TEXTBLOCK:
==========

Impuls vom 09.01.2015
Gefragt sind überzeugte und überzeugende Christen
Bischof Dr. Franz-Josef Overbeck, Essen
Wort zum 1. Januar 2015
"Ist da jemand?", so titelte im vergangenen Jahr eine Zeitschrift unter dem Foto
eines nächtlichen Sternenhimmels. Dunkle Wolken brachen auf und öffneten den
Blick in eine endlose Weite. "Ist da jemand" – irgendwo in den Weiten des
Universums? Ist da jemand über uns Menschen hinaus, jenseits von allem, was wir
sehen und wissen können? Die endlose Weite des Alls deutete die Antwort an: Nein,
da ist niemand mehr.
Die Autoren des dazu gehörenden Artikels zeigten eine bedrückende Entwicklung
auf: Immer mehr Menschen in Deutschland glauben nicht mehr an Gott. Selbst unter
den Angehörigen der christlichen Kirchen verliert Gott an Bedeutung. Erstaunliches
deckte dazu eine Studie auf: Über den Glauben an Gott wird unter
Kirchenmitgliedern kaum gesprochen. Gott ist kein Thema. Es ist vielen sogar
peinlich, über Gott zu sprechen.
Liebe Schwestern und Brüder,
mir zeigen die Gespräche, die unser Dialogprozess und das daraus entstandene
Zukunftsbild in unserem Bistum angestoßen haben, dass diese Beobachtung
zutreffend ist. Es wird unter uns Katholiken häufig über kirchenpolitische Themen
gestritten. Wir beschäftigen uns intensiv mit Fragen der Strukturen. Merkwürdig still
wird es aber, wenn es um Fragen geht, die in die Tiefe unseres Glaubens gehen. Es
fällt schwer, über das zu sprechen, was in unserem Zukunftsbild an erster Stelle
steht – über die Berührung durch und mit Gott, die das tragende Fundament
unseres Glaubens ist. Dabei geht es um geistliche Erfahrungen, die spürbar sind und das Leben bereichern. Ohne solche berührenden Erfahrungen bleibt der Glaube nur
eine Theorie. Das Sprechen über Glaubenserfahrungen fällt auch deshalb schwer,
weil wir aus einer Vergangenheit kommen, in der die persönliche Erfahrung nicht so
wichtig war. In volkskirchlichen Jahren galt es vorrangig, einen vorgegebenen
Glauben in Traditionen und Riten zu übernehmen. Damals war das passend. Heute
aber setzt christlicher Glaube eine persönliche Überzeugung voraus, die mit
Erfahrungen einhergeht.
Die Menschen in unserer Gesellschaft sind in jeder Hinsicht frei. Sie können und
müssen aus einer breiten Vielfalt an Möglichkeiten auswählen, um ihr Leben zu
gestalten. Das gilt auch für die Werte und Ideale, die dem Leben Richtung geben
sollen. Ein religiöser Glaube muss darum einsichtig sein und dem Leben tatsächlich
einen spürbaren Grund geben. Junge Menschen fragen deshalb, was es denn
"bringt", ein Christ zu sein und zur Kirche zu gehen. Viele Eltern erleben bei ihren
eigenen Kindern, dass sie eine solche Frage kaum überzeugend und verständlich
beantworten können.

==========

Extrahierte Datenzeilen
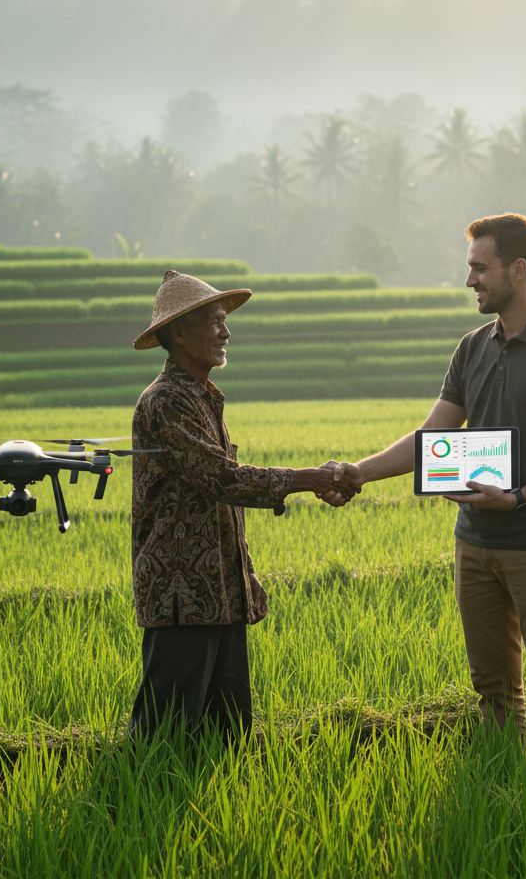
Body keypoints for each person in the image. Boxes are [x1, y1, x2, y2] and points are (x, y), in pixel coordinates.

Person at [327, 214, 526, 734]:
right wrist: (356, 473)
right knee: (494, 691)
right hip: (473, 542)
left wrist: (519, 497)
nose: (469, 280)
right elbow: (431, 439)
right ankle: (506, 800)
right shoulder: (473, 346)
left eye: (480, 268)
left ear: (518, 269)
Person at [128, 270, 362, 741]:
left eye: (224, 320)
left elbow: (216, 501)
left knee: (228, 730)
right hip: (181, 593)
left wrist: (244, 570)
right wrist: (310, 478)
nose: (226, 331)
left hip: (218, 590)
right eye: (214, 321)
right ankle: (133, 807)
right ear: (178, 333)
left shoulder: (203, 397)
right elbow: (222, 479)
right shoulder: (166, 401)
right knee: (163, 734)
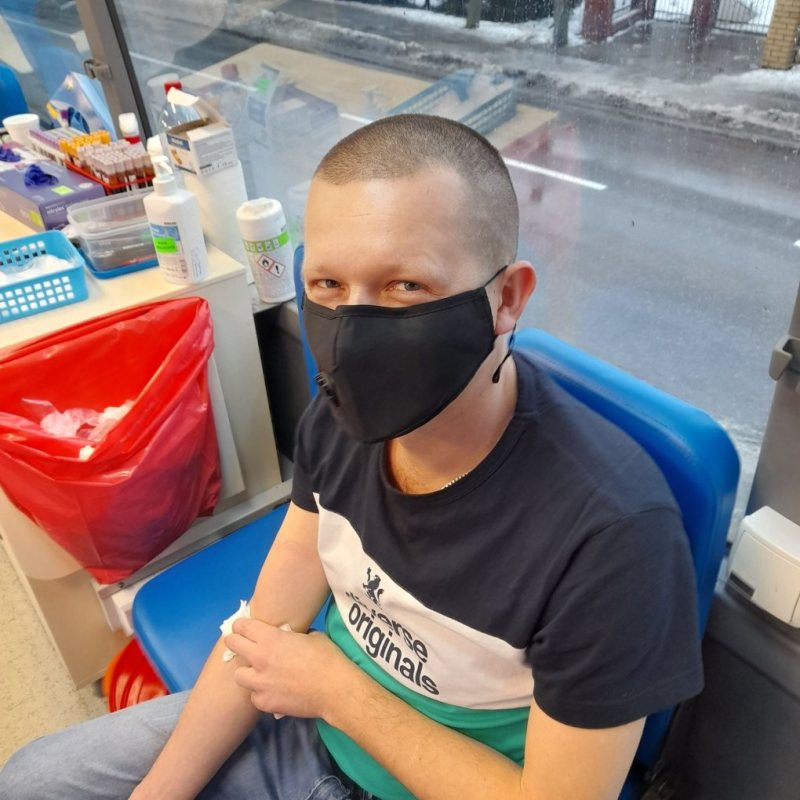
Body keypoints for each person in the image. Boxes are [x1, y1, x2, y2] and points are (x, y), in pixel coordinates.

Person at [0, 114, 702, 800]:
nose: (354, 334)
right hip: (304, 716)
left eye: (406, 286)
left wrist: (338, 692)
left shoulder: (614, 535)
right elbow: (268, 625)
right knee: (32, 778)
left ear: (506, 299)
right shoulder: (340, 423)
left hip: (392, 748)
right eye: (328, 286)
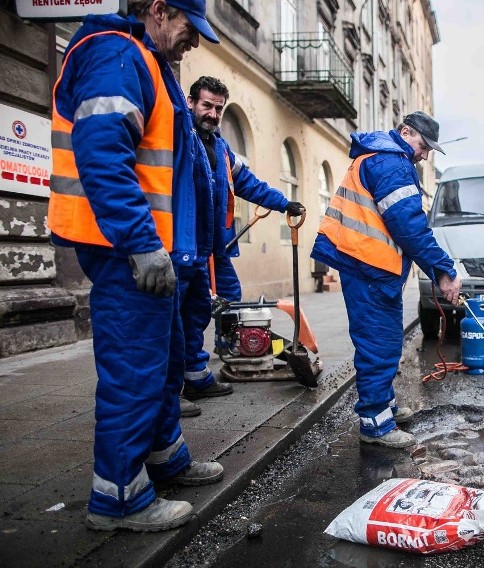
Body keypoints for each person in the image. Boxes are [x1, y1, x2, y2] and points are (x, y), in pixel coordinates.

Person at [48, 0, 225, 532]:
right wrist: (141, 242)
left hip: (151, 248)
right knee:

==========

AUFGABEN:
a – Was deckte laut dem Wort zum 1. Januar 2015 eine Studie über das Gespräch unter Kirchenmitgliedern auf?
b – Fasse das Wort zum 1. Januar 2015 in zwei Sätzen zusammen.
c – Schreibe aus dem Wort zum 1. Januar 2015 den Abschnitt von „Die Autoren des“ bis „Gott zu sprechen.“ wortgetreu ab.

LÖSUNGEN:
a – Über den Glauben an Gott wird unter Kirchenmitgliedern kaum gesprochen.

b – Gott verliert in Deutschland auch unter den Angehörigen der christlichen Kirchen an Bedeutung, und unter Katholiken wird eher über kirchenpolitische Themen und Strukturen gestritten als über Glaubenserfahrungen gesprochen. Heute setzt christlicher Glaube eine persönliche Überzeugung voraus, die mit Erfahrungen einhergeht, und ein religiöser Glaube muss in einer freien Gesellschaft einsichtig sein und dem Leben einen spürbaren Grund geben.

c –
Die Autoren des dazu gehörenden Artikels zeigten eine bedrückende Entwicklung
auf: Immer mehr Menschen in Deutschland glauben nicht mehr an Gott. Selbst unter
den Angehörigen der christlichen Kirchen verliert Gott an Bedeutung. Erstaunliches
deckte dazu eine Studie auf: Über den Glauben an Gott wird unter
Kirchenmitgliedern kaum gesprochen. Gott ist kein Thema. Es ist vielen sogar
peinlich, über Gott zu sprechen.